In a published opinion in United States v. Rivaschivas, __ M.J. __, No. 20140471 (A. Ct. Crim. App. Jul. 24, 2015) (link to slip op.), a three-judge panel of the Army CCA finds that the appellant’s desertion of the Army in 2007 occurred during a time of war, meaning that the normal five-year statute of limitations does not apply.

Writing for the panel Judge Haight explains that:

Like the Court of Military Appeals in 1953, we rely on “[a] reading of the daily newspaper accounts of the conflict in [Iraq and Afghanistan]; an appreciation of the size of the forces involved; a recognition of the efforts, both military and civilian, being expended to maintain the military operations in that area; and knowledge of other well-publicized wartime activities” to convince us “beyond any reasonable doubt that we [were] in a highly developed state of war” in 2007. Bancroft, 3 U.S.C.M.A at 5-6, 11 C.M.R. at 5-6. Furthermore, we note historical facts such as the Iraq War troop surge of 2007, the continuous and multiple large-scale deployments to both Iraq and Afghanistan of combat units going back to 2003, the well-documented number of combat fatalities and injuries in that theater of operations during those campaigns, the tremendous financial cost of our ongoing military conflicts in the Middle East, the various legislative enactments and executive orders detailing our wartime footing in Iraq and Afghanistan, the creation of military commissions with the purpose of prosecuting violations of the law of war, and judicial decisions such as Hamdi v. Rumsfeld, 542 U.S. 507 (2004). The above is a non-exhaustive list which compels us to hold that appellant deserted the U.S. Army in a time of war for purposes of the statute of limitations under Article 43, UCMJ.

Slip op. at 5-6. The appellant deserted the Army in 2007 and remained absent until 2014. He was charged with desertion for this entire period, but pleaded guilty to only desertion until 2008. The Government did not attempt to prove desertion from 2008 to 2014, and the appellant was convicted of only desertion from 2007 to 2008.

The appellant did not affirmatively waive the five-year statute of limitations at trial, and then he asserted the statute of limitations on appeal as a basis to reverse his guilty plea.
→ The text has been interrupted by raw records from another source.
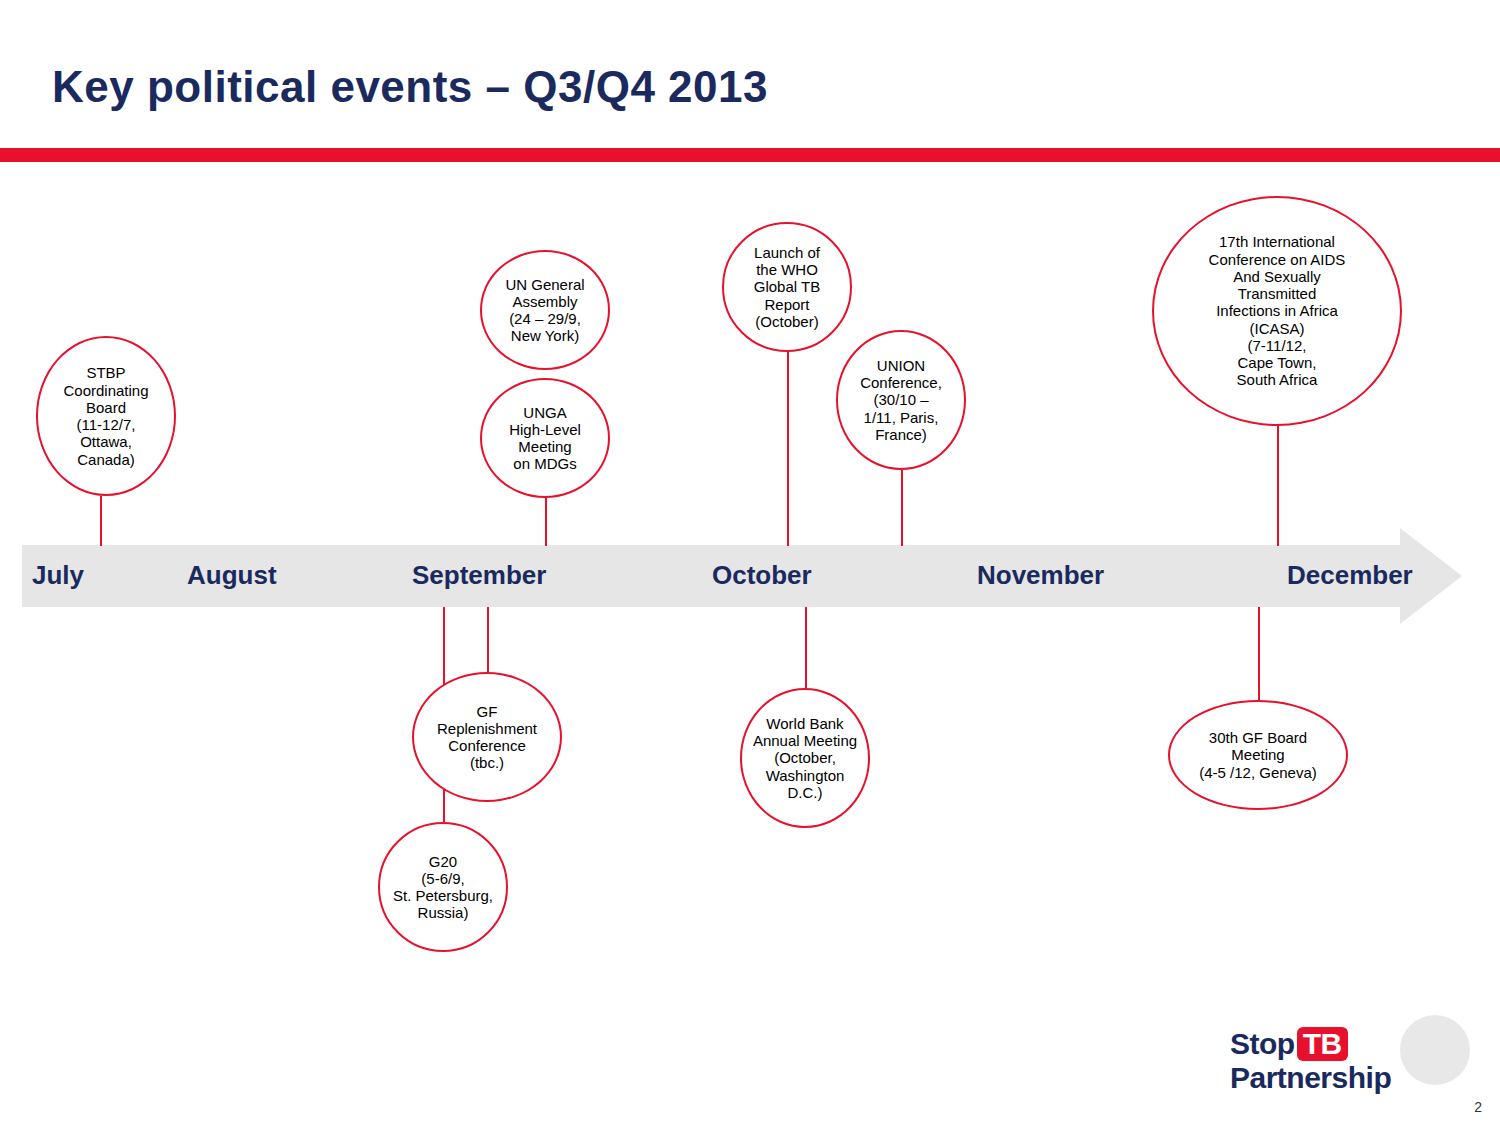Key political events – Q3/Q4 2013
July August September October November December
STBP
Coordinating
Board
(11-12/7,
Ottawa,
Canada)
UN General
Assembly
(24 – 29/9,
New York)
UNGA
High-Level
Meeting
on MDGs
Launch of
the WHO
Global TB
Report
(October)
UNION
Conference,
(30/10 –
1/11, Paris,
France)
17th International
Conference on AIDS
And Sexually
Transmitted
Infections in Africa
(ICASA)
(7-11/12,
Cape Town,
South Africa
GF
Replenishment
Conference
(tbc.)
G20
(5-6/9,
St. Petersburg,
Russia)
World Bank
Annual Meeting
(October,
Washington
D.C.)
30th GF Board
Meeting
(4-5 /12, Geneva)
Stop TB Partnership
2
But because the CCA finds that “no time limitation applied to appellant’s war-time desertion, there was no bar to trial to waive, and consequently no inquiry [by the military judge] regarding the statute of limitations was necessary.” Slip op. at 6.

2 Responses to “The Army CCA finds that in 2007 the United States was in a de facto time of war for Article 43(a) statute of limitations purposes”

  1. stewie says:

    Oh look, a can of worms, let’s open it and see what happens. So my questions are:

    1. If we were in a time of war then, when did it end? Is is still going on?
    2. Art 43(f) lists three types of offenses that are tolled until 3 years after termination of hostilities as proclaimed by the President or joint resolution of Congress (fraud against the government, crimes connected to real/personal US property, and some contracting crimes)…so when are those three years up? Now? Not yet?
    3. 42(c) has a fairly broad definition with a 6 month cutoff. Same questions.

    I’ll hang up and listen over the radio.

  2. Concerned defender says:

    Another example of how political correctness and politics has caused a lot of confusion.  Seems the Judge and UCMJ application should be aware we are not in a technically declared war, and haven’t been since WWII.  Which is weird because we are at war in the GWOT period and I have awards to prove it.  Or, aren’t we?  Is this an armed conflict?  And against whom?  When and where is it?  Is there an end to it, really?  Yes, all very troubling cans of worms.  And it really just negates any non-wartime AWOL.  All AWOL since 2001 is really during “wartime” then, isn’t it?  
    I didn’t dig deep into the facts, but why was there even a debate on the SoL?  When did it toll, regardless of wartime definition?